**What you should do:** Reproduce the listing below word for word, keeping every line unchanged.

**Records for processing:**
---------------

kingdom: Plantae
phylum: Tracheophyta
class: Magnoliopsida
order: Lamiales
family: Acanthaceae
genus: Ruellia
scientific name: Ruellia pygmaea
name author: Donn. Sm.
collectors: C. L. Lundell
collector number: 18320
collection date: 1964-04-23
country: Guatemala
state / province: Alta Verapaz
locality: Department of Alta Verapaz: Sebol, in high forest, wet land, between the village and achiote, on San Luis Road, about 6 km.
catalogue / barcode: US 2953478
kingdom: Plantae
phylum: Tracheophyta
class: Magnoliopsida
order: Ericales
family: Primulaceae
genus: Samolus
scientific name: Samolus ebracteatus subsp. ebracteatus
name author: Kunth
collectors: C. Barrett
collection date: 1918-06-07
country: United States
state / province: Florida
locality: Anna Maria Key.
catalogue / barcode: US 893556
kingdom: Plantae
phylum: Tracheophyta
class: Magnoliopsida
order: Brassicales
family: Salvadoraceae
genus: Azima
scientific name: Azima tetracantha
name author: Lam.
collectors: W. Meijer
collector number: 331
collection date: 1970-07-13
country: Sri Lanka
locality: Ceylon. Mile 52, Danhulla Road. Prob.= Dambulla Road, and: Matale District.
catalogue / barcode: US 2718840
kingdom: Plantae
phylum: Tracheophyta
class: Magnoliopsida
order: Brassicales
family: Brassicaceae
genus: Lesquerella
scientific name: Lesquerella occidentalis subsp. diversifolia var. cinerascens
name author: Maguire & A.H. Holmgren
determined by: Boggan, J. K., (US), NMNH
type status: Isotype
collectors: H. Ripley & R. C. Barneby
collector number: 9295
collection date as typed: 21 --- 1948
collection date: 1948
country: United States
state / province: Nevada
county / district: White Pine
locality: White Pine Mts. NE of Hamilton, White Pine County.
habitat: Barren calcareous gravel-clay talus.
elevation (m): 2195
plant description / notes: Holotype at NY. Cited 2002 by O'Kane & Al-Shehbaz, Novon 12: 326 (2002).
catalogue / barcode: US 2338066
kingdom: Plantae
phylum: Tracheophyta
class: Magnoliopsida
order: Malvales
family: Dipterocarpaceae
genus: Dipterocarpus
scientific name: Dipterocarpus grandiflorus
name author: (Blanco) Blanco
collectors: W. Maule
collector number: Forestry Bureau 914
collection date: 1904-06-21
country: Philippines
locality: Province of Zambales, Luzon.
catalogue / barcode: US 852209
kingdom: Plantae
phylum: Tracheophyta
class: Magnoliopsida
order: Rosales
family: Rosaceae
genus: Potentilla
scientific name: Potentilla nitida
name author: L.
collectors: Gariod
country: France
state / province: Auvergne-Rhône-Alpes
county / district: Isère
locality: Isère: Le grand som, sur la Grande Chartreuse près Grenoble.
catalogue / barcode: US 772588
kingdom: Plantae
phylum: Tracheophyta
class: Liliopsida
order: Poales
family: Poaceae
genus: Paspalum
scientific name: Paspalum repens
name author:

---------------

**Answer for this exercise:**
kingdom: Plantae
phylum: Tracheophyta
class: Magnoliopsida
order: Lamiales
family: Acanthaceae
genus: Ruellia
scientific name: Ruellia pygmaea
name author: Donn. Sm.
collectors: C. L. Lundell
collector number: 18320
collection date: 1964-04-23
country: Guatemala
state / province: Alta Verapaz
locality: Department of Alta Verapaz: Sebol, in high forest, wet land, between the village and achiote, on San Luis Road, about 6 km.
catalogue / barcode: US 2953478
kingdom: Plantae
phylum: Tracheophyta
class: Magnoliopsida
order: Ericales
family: Primulaceae
genus: Samolus
scientific name: Samolus ebracteatus subsp. ebracteatus
name author: Kunth
collectors: C. Barrett
collection date: 1918-06-07
country: United States
state / province: Florida
locality: Anna Maria Key.
catalogue / barcode: US 893556
kingdom: Plantae
phylum: Tracheophyta
class: Magnoliopsida
order: Brassicales
family: Salvadoraceae
genus: Azima
scientific name: Azima tetracantha
name author: Lam.
collectors: W. Meijer
collector number: 331
collection date: 1970-07-13
country: Sri Lanka
locality: Ceylon. Mile 52, Danhulla Road. Prob.= Dambulla Road, and: Matale District.
catalogue / barcode: US 2718840
kingdom: Plantae
phylum: Tracheophyta
class: Magnoliopsida
order: Brassicales
family: Brassicaceae
genus: Lesquerella
scientific name: Lesquerella occidentalis subsp. diversifolia var. cinerascens
name author: Maguire & A.H. Holmgren
determined by: Boggan, J. K., (US), NMNH
type status: Isotype
collectors: H. Ripley & R. C. Barneby
collector number: 9295
collection date as typed: 21 --- 1948
collection date: 1948
country: United States
state / province: Nevada
county / district: White Pine
locality: White Pine Mts. NE of Hamilton, White Pine County.
habitat: Barren calcareous gravel-clay talus.
elevation (m): 2195
plant description / notes: Holotype at NY. Cited 2002 by O'Kane & Al-Shehbaz, Novon 12: 326 (2002).
catalogue / barcode: US 2338066
kingdom: Plantae
phylum: Tracheophyta
class: Magnoliopsida
order: Malvales
family: Dipterocarpaceae
genus: Dipterocarpus
scientific name: Dipterocarpus grandiflorus
name author: (Blanco) Blanco
collectors: W. Maule
collector number: Forestry Bureau 914
collection date: 1904-06-21
country: Philippines
locality: Province of Zambales, Luzon.
catalogue / barcode: US 852209
kingdom: Plantae
phylum: Tracheophyta
class: Magnoliopsida
order: Rosales
family: Rosaceae
genus: Potentilla
scientific name: Potentilla nitida
name author: L.
collectors: Gariod
country: France
state / province: Auvergne-Rhône-Alpes
county / district: Isère
locality: Isère: Le grand som, sur la Grande Chartreuse près Grenoble.
catalogue / barcode: US 772588
kingdom: Plantae
phylum: Tracheophyta
class: Liliopsida
order: Poales
family: Poaceae
genus: Paspalum
scientific name: Paspalum repens
name author:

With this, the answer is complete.